Neurophysiological studies in ADHD have shown a relatively uniform picture with regards to EEG – QEEG data (based on group data). Most studies find excess slow brain activity (theta) (Hermens et al., 2004; Mann et al., 1992; Chabot and Serfontein, 1996; Clarke et al., 1998, 2001; Lazzaro et al., 1998, 1999) and a decreased fast brain activity (beta) (Hermens et al., 2004; Clarke et al., 1998; Mann et al., 1992; Lazzaro et al., 1998, 1999). Theta EEG activity is often associated with an “inattentive” or a dreamy state, and beta activity is often seen when the brain is very busy with for instance solving a cognitive task. Figure 1 shows an example of this based on the data of the Brain Resource International Brain Database of 275 patients with ADHD. In this example the increased theta and decreased beta can be clearly seen, with a frontal localization.
Theta Absolute Beta Relative Beta
Figure 1: This figure shows the average brain activity (quantitative EEG – QEEG) of 275 children with ADHD, compared to a control group. On the left the increased theta EEG activity (p<.0001) can be seen, in the middle the absolute beta EEG activity (p<.0001) and on the left the decreased relative beta EEG activity (p<.0001). This deviant brain activity has a fronto-central localization. This pattern is found in almost all ADHD studies.
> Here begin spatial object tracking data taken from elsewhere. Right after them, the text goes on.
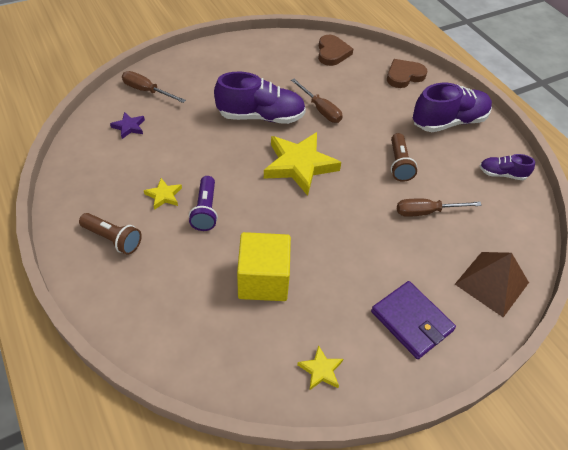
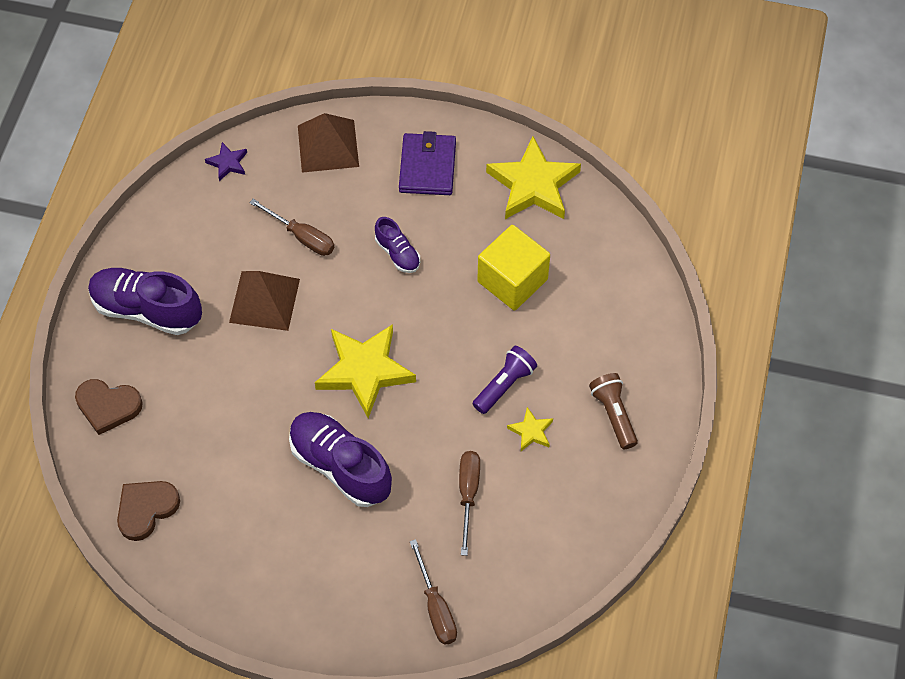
camera: 135 degrees left, 10 degrees up
(129, 127) = (500, 557): purple star -> purple star (228, 163)
(320, 110) = (264, 427): brown screwdriver -> brown screwdriver (468, 494)
(321, 370) = (533, 185): yellow star -> yellow star, size x2.18
(399, 164) = (264, 300): brown flashlight -> brown pyramid
(502, 174) = (180, 218): purple shoe -> purple shoe (397, 253)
If one takes a look at the individual data, however, (see figure 2) a completely different picture emerges. In figure 2 the individual data of 36 random ADHD patients is represented drawn from this same Brain Resource International Brain Database. In the table below the following is represented Theta – Red; Alpha – Yellow and Beta – light blue. The quantative EEG data of these children – or QEEG’s – are compared to a normative database of more than 5000 healthy controls enabling an individual comparison. It can clearly be seen that indeed 47% of the ADHD patients have an increased theta activity. However, 5,6% of the patients show a decreased beta activity and 22% show an increased beta activity. The increased beta can be explained by the presence of beta spindles which occur in 20% of the cases of the ADHD children and which demand a different treatment strategy. The inter-individual variability within a behaviorally homogenous group such as ADHD patients thus is quite considerable.
Figure 2: This figure shows the EEG data of 36 random children (4-digit ID codes) with ADHD from the same dataset as in figure 1. This time, however, the individual data are represented. Indeed some children show an increased theta EEG activity (47%), but only 5,6% of the children show a decreased beta EEG activity and 22% show an increased beta EEG activity. Note the contrast between the individual and group data.
Considering the fact that Ritalin does not have a clinically meaningful effect in 20-40% of the ADHD patients (Swanson et al., 1993; Gordon, 2007) is seems plausible that the cause of it is to be found in the interindividual variability of the brain functioning, as shown.
The above mentioned group of ADHD children is part of a large scale clinical investigation, and therefore all of these children were treated with a stimulant such as Ritalin. Consequently we tested the prior mentioned hypothesis. A group of 50 of those children were divided into different groups according to their individual EEG phenotype, as seen in figure 3. It turned out that only the group with frontal slow activity (frontal theta) responded well to treatment with stimulant medication (Methylphenidate: Ritalin), as measured by the improvement on a continuous performance test (CPT), whereas the other groups did not show any improvement on the CPT as a result of medication (Arns et al. 2008).
Comparable studies of ADHD have shown that patients who responded well to stimulant medication such as Ritalin indeed showed excess slow brain activity frontally (Delta en Theta: Clarke et al., 2002; Satterfield et al., 1972; Suffin & Emory, 1995). This is clearly a well identifiable ADHD sub-type that responds well to medication. This knowledge can very well be applied to personalizing ADHD treatment not only with respect to pharmacotherapy but also for EEG Biofeedback or Neurofeedback treatment.
Figure 3: In the figure above the prevalence of the occurrence of the different EEG Phenotypes is shown for a group of ADHD children and a matched control group. It can clearly be seen that ADHD and control group differ particularly on op Frontal Slow, Slow Alpha Peak Frequency, Low Voltage en Frontal Alpha. This demonstrates that there is a great diversity of EEG patterns observed within a group of patients, but also within a group of ‘healthy’ controls. According to the literature these ADHD patients will all respond favourably to different medications, the Frontal Slows will respond best to Ritalin (Arns et al., 2008) and the Frontal Alpha will respond better to an SSRI (Suffin & Emory, 1995).